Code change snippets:
______
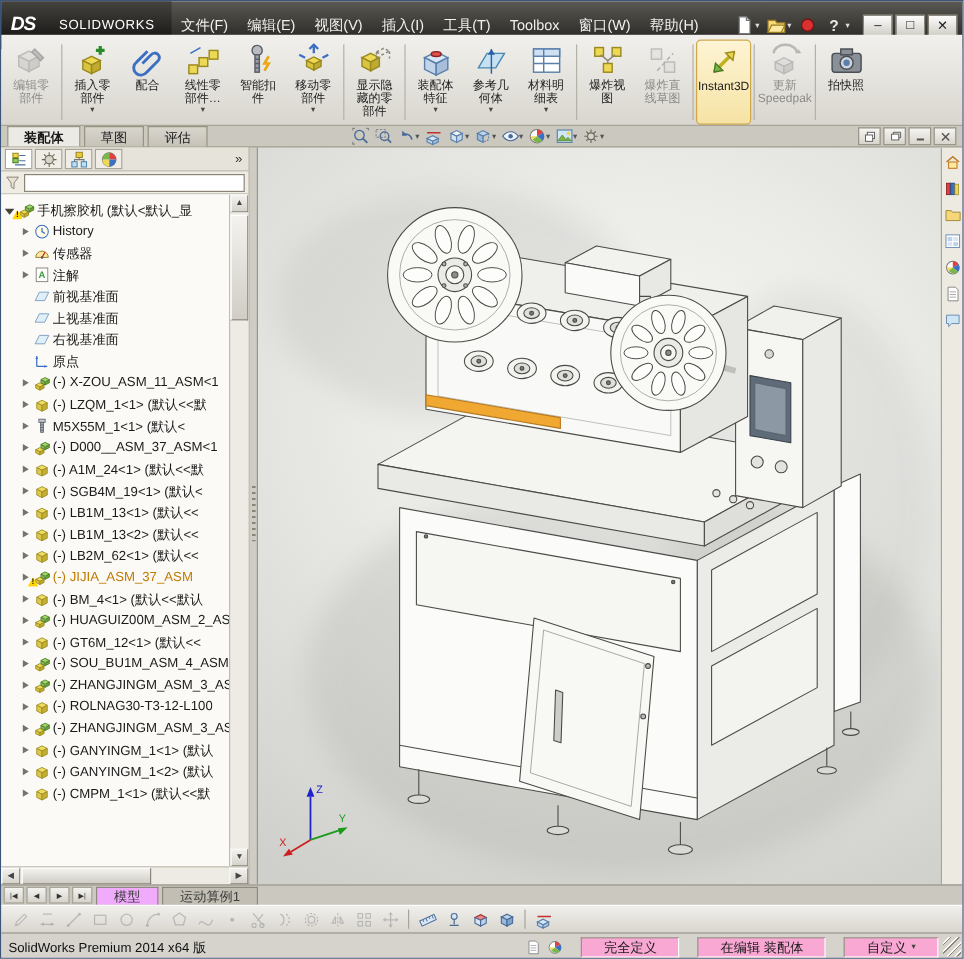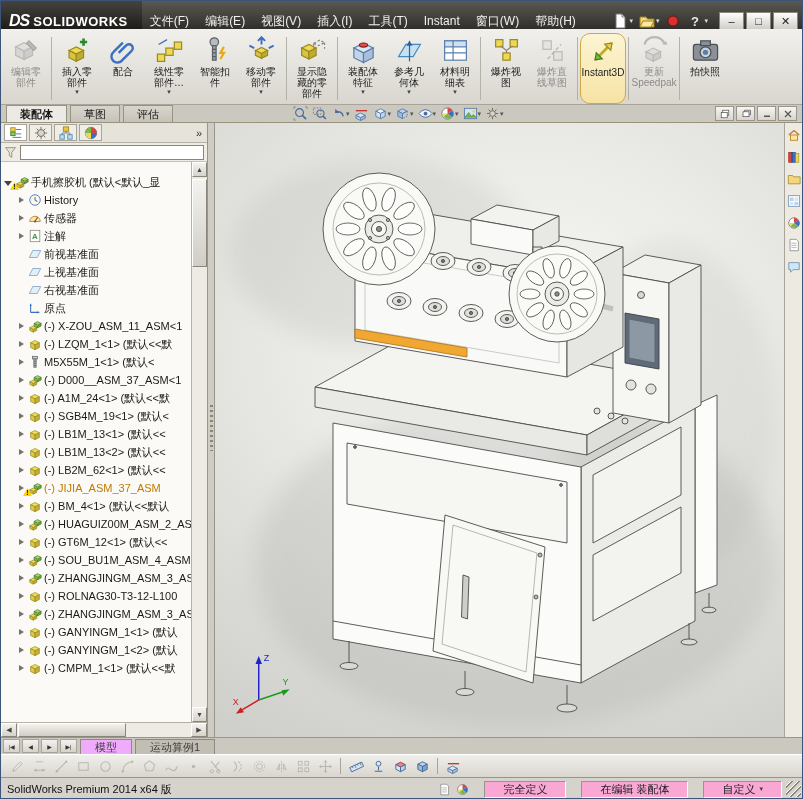--- a/index.html
+++ b/index.html
@@ -10,7 +10,7 @@
 .titlebar{position:absolute;left:0;top:0;width:100%;height:40px;background:linear-gradient(#5a5852,#1e1d1a);display:flex;align-items:center;}
 .logo{display:flex;align-items:baseline;gap:4px;padding:0 14px 0 8px;height:100%;background:linear-gradient(#45433e,#0c0c0b);color:#fff;align-items:center;}
 .logo-ds{font-size:16px;font-style:italic;font-weight:bold;letter-spacing:-1px;}
-.logo-text{font-size:13px;font-weight:bold;letter-spacing:.5px;}
+.logo-text{font-size:11px;font-weight:normal;letter-spacing:.5px;margin-left:16px;}
 .menus{display:flex;height:100%;align-items:center;}
 .menu-item{padding:12px 8px;color:#f0f0ee;font-size:12px;height:100%;display:flex;align-items:center;cursor:default;}
 .tb-quick{margin-left:auto;display:flex;align-items:center;}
______
_What you will do_:
The answer is the full set of records printed exactly, less the pictures.

_Worked solution_:
--- a/index.html
+++ b/index.html
@@ -10,7 +10,7 @@
 .titlebar{position:absolute;left:0;top:0;width:100%;height:40px;background:linear-gradient(#5a5852,#1e1d1a);display:flex;align-items:center;}
 .logo{display:flex;align-items:baseline;gap:4px;padding:0 14px 0 8px;height:100%;background:linear-gradient(#45433e,#0c0c0b);color:#fff;align-items:center;}
 .logo-ds{font-size:16px;font-style:italic;font-weight:bold;letter-spacing:-1px;}
-.logo-text{font-size:13px;font-weight:bold;letter-spacing:.5px;}
+.logo-text{font-size:11px;font-weight:normal;letter-spacing:.5px;margin-left:16px;}
 .menus{display:flex;height:100%;align-items:center;}
 .menu-item{padding:12px 8px;color:#f0f0ee;font-size:12px;height:100%;display:flex;align-items:center;cursor:default;}
 .tb-quick{margin-left:auto;display:flex;align-items:center;}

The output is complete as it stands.